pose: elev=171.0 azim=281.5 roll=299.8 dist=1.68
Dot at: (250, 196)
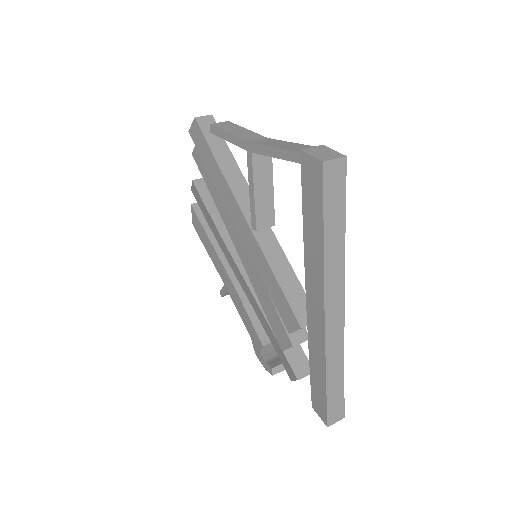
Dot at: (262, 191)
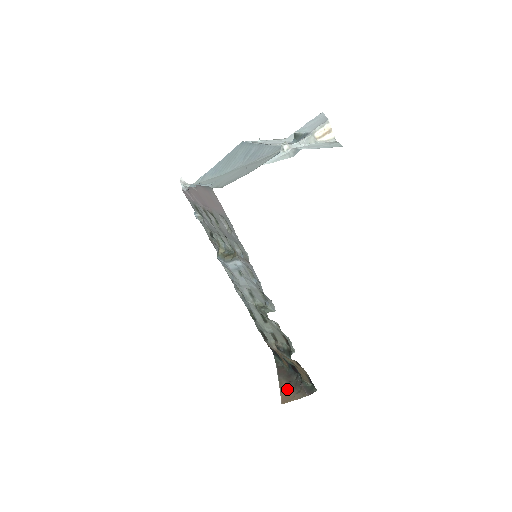
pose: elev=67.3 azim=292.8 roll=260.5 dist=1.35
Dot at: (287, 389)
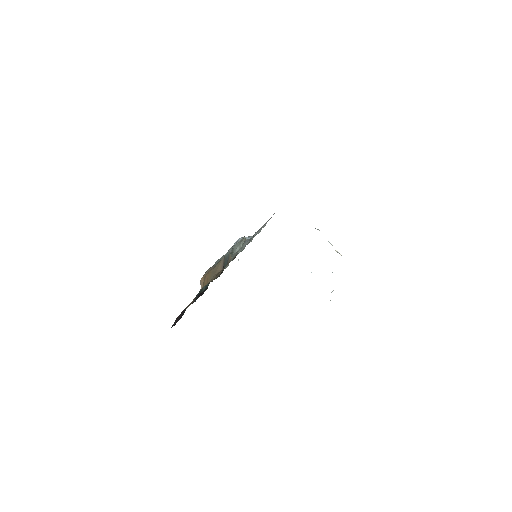
Dot at: occluded
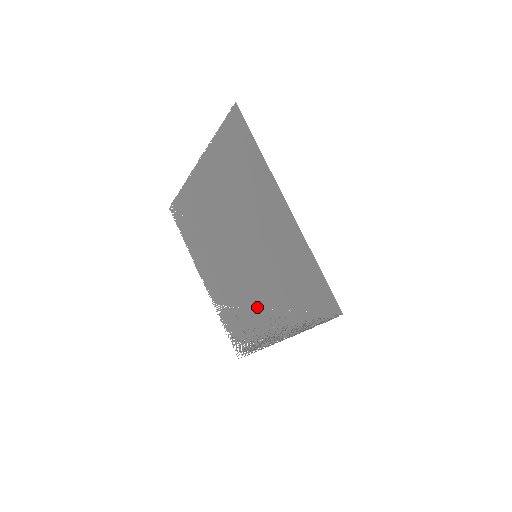
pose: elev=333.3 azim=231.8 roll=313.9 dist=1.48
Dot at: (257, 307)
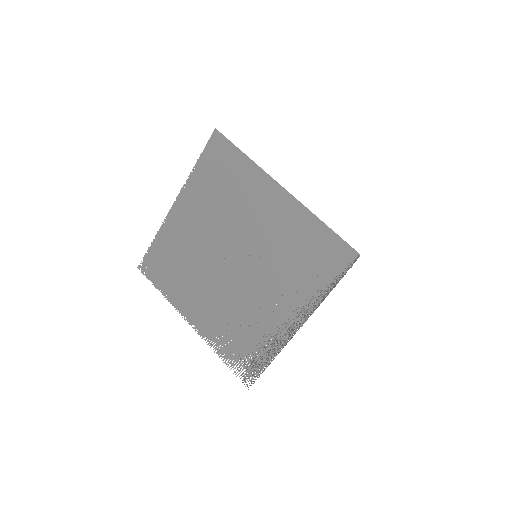
Dot at: (265, 309)
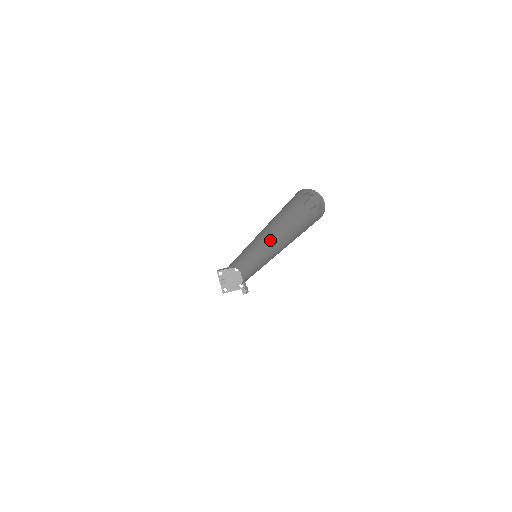
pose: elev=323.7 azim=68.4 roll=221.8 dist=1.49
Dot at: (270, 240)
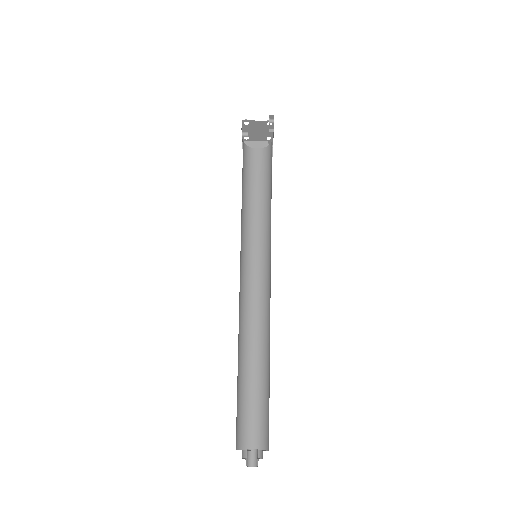
Dot at: occluded
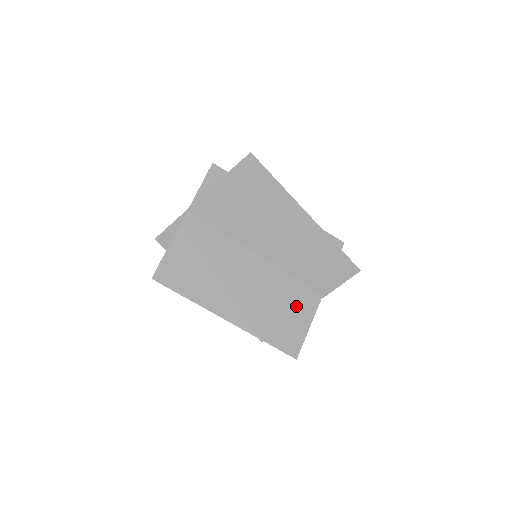
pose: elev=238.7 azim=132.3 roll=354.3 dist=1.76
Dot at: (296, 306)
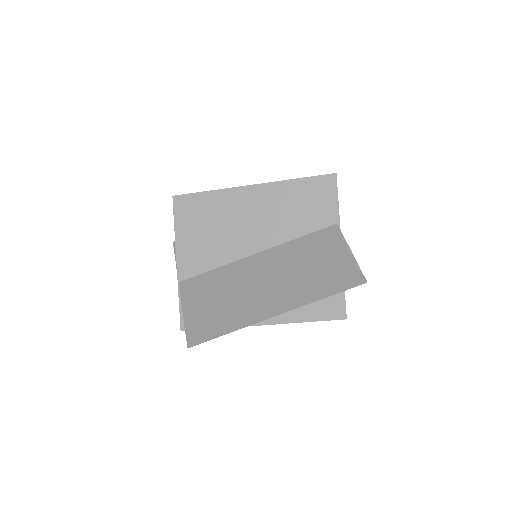
Dot at: (323, 251)
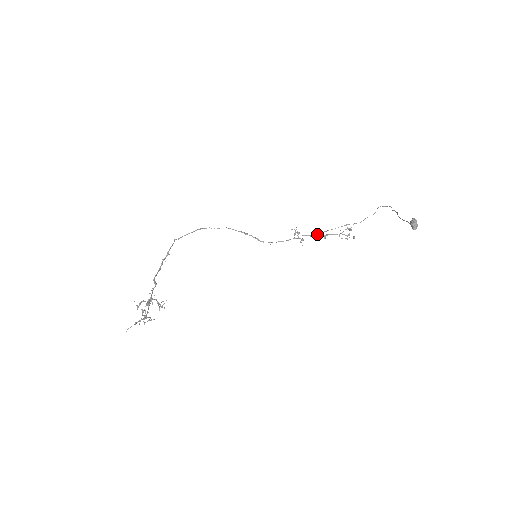
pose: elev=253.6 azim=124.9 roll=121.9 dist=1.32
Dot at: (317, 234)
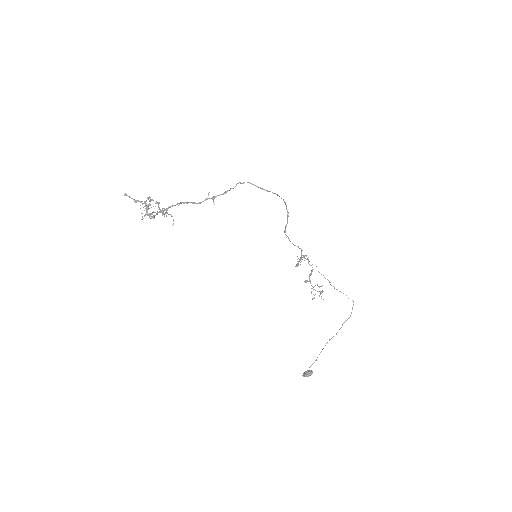
Dot at: occluded
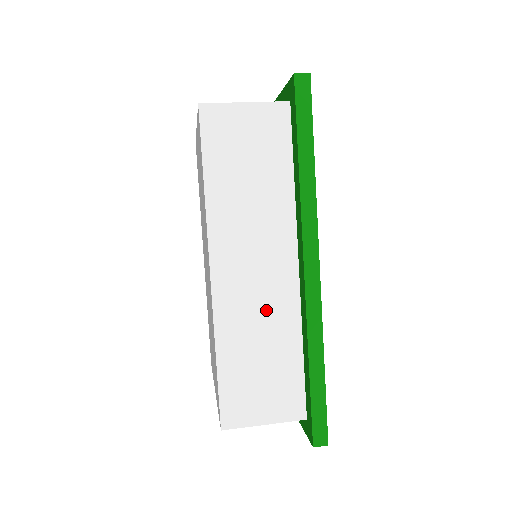
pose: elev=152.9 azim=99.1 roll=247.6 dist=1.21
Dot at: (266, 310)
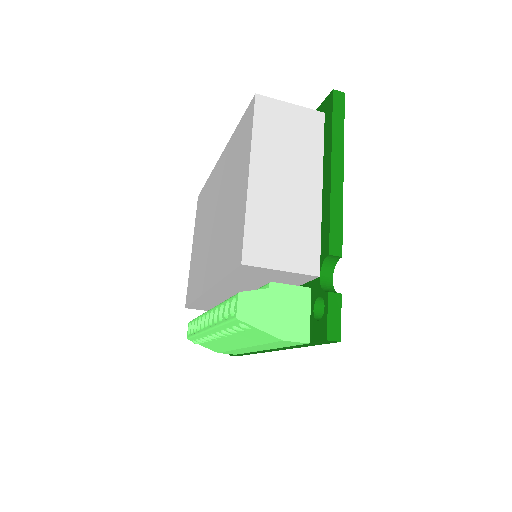
Dot at: occluded
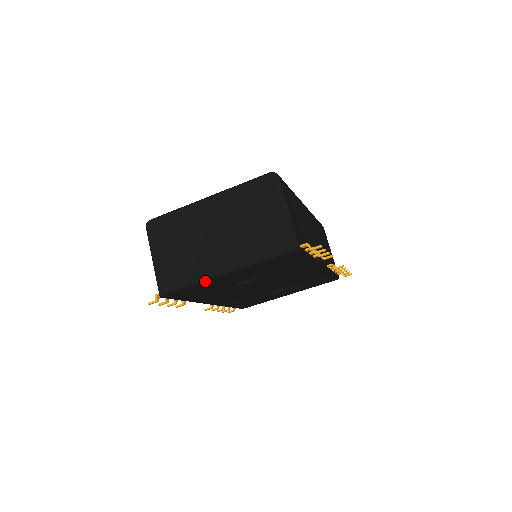
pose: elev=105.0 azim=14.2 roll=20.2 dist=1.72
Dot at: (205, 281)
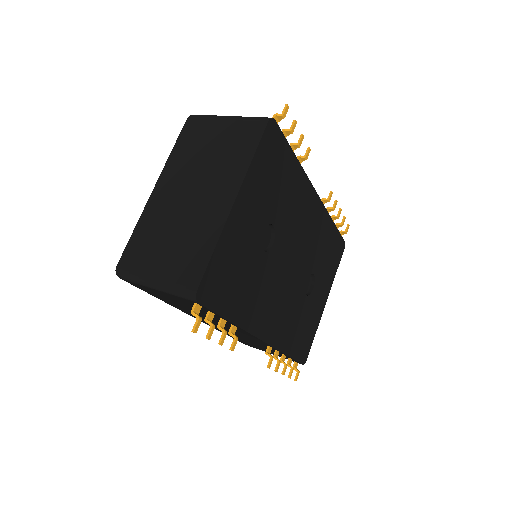
Dot at: (224, 230)
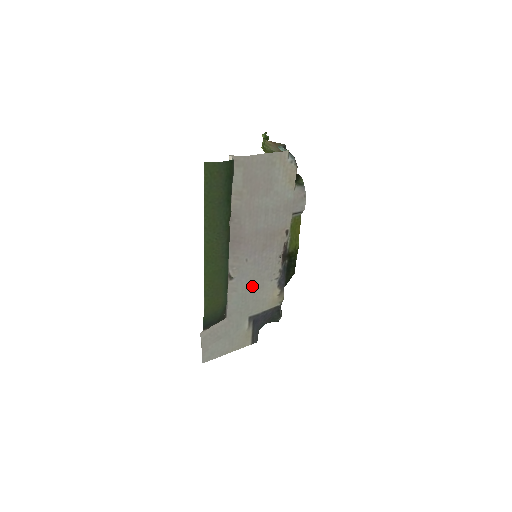
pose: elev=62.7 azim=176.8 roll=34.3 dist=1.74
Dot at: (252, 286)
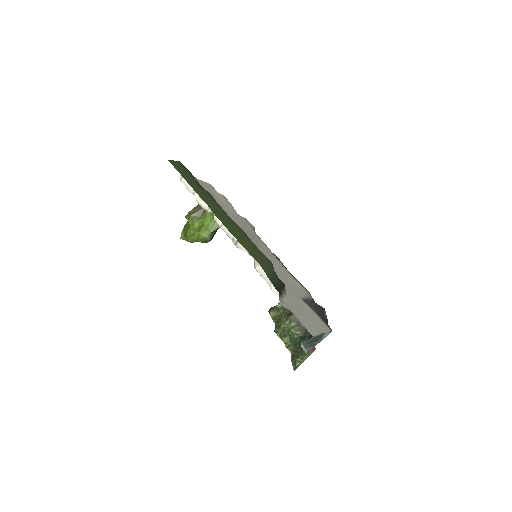
Dot at: (277, 270)
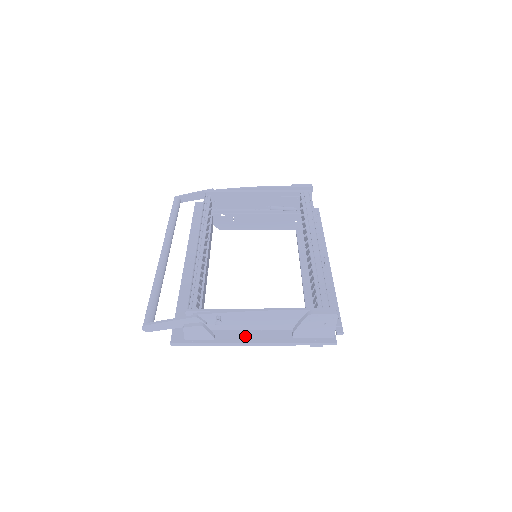
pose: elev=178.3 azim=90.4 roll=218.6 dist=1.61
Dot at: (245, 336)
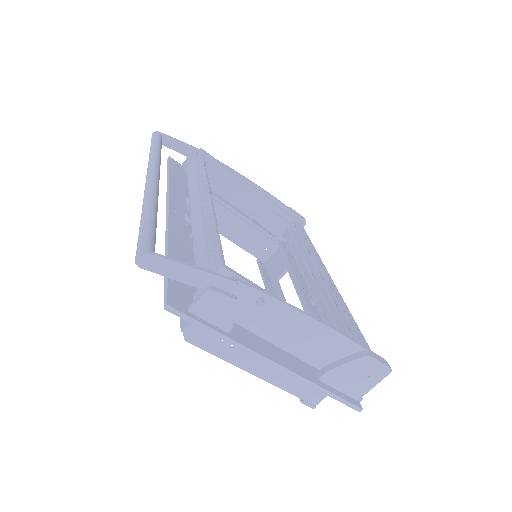
Dot at: (266, 348)
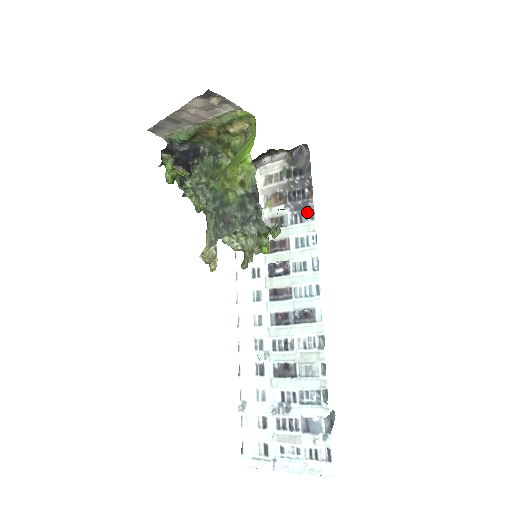
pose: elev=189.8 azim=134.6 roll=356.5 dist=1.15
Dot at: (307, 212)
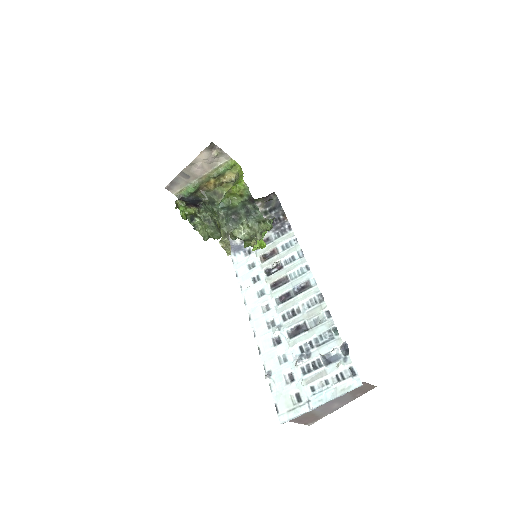
Dot at: (285, 228)
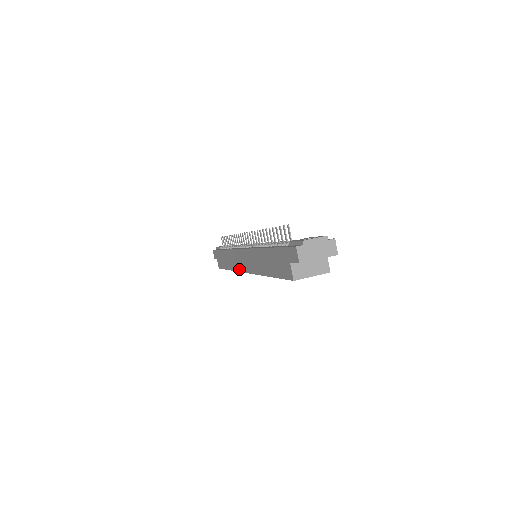
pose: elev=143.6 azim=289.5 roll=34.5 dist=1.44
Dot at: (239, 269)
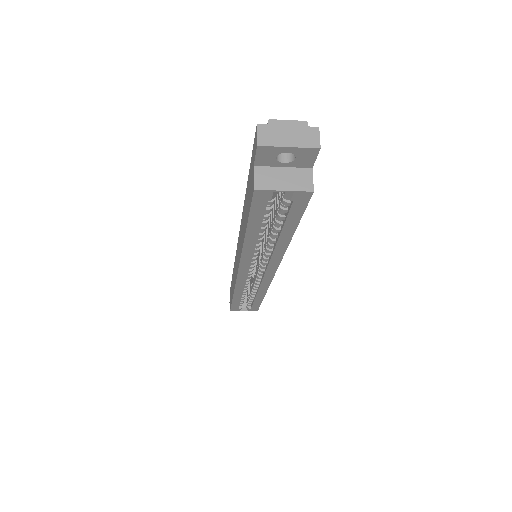
Dot at: occluded
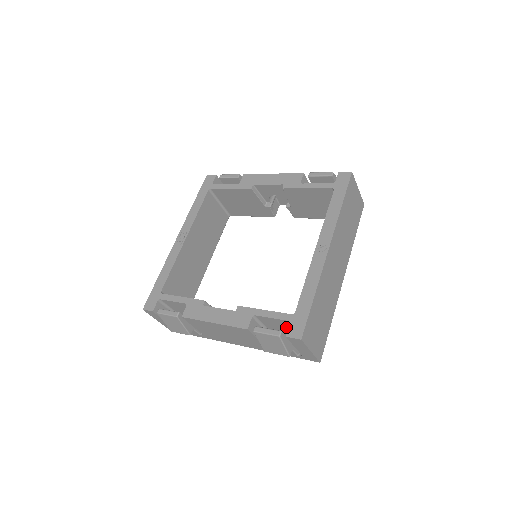
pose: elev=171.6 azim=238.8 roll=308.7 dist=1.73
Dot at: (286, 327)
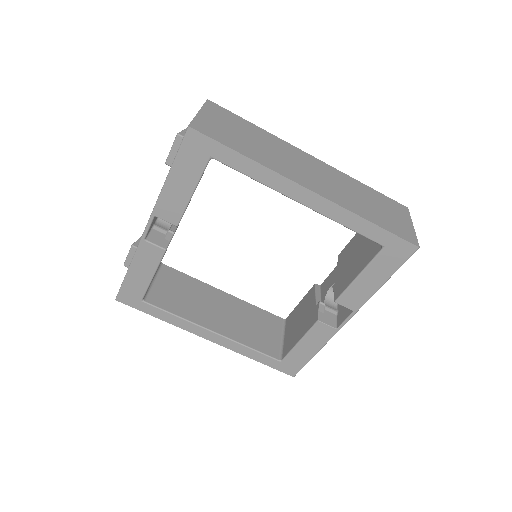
_ _ _
• _DIRECTION_
Copy the entries word for word, starting at the line that contains "pose: elev=152.9 azim=99.1" and ending at the last line of the entries, and leave the pictures out of your answer.

• _TASK RESULT_
pose: elev=152.9 azim=99.1 roll=247.6 dist=1.21
Dot at: (266, 310)
Dot at: occluded
pose: elev=105.0 azim=14.2 roll=20.2 dist=1.72
Dot at: (205, 281)
Dot at: (224, 230)
pose: elev=62.7 azim=176.8 roll=34.3 dist=1.74
Dot at: (252, 286)
Dot at: (277, 270)
pose: elev=178.3 azim=90.4 roll=218.6 dist=1.61
Dot at: (245, 336)
Dot at: (266, 348)
pose: elev=189.8 azim=134.6 roll=356.5 dist=1.15
Dot at: (307, 212)
Dot at: (285, 228)
pose: elev=143.6 azim=289.5 roll=34.5 dist=1.44
Dot at: (239, 269)
Dot at: occluded
pose: elev=171.6 azim=238.8 roll=308.7 dist=1.73
Dot at: (286, 327)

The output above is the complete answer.